#### THE PROBLEM
Starting with the first line, output the data exactly through to the end.

#### RECORDS PROVIDED
+++

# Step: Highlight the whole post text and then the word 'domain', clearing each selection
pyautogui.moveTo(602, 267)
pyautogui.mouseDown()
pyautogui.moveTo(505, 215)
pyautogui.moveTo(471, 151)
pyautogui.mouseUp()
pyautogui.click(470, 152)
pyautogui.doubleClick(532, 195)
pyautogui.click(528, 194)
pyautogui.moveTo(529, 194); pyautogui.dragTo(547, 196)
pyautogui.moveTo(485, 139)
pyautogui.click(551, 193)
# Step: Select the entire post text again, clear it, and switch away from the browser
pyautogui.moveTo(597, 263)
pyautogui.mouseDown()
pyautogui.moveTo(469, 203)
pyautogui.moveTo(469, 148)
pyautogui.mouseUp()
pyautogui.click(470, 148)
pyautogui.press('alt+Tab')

+++

#### ANSWER FOR THIS EXERCISE
# Step: Highlight the whole post text and then the word 'domain', clearing each selection
pyautogui.moveTo(602, 267)
pyautogui.mouseDown()
pyautogui.moveTo(505, 215)
pyautogui.moveTo(471, 151)
pyautogui.mouseUp()
pyautogui.click(470, 152)
pyautogui.doubleClick(532, 195)
pyautogui.click(528, 194)
pyautogui.moveTo(529, 194); pyautogui.dragTo(547, 196)
pyautogui.moveTo(485, 139)
pyautogui.click(551, 193)
# Step: Select the entire post text again, clear it, and switch away from the browser
pyautogui.moveTo(597, 263)
pyautogui.mouseDown()
pyautogui.moveTo(469, 203)
pyautogui.moveTo(469, 148)
pyautogui.mouseUp()
pyautogui.click(470, 148)
pyautogui.press('alt+Tab')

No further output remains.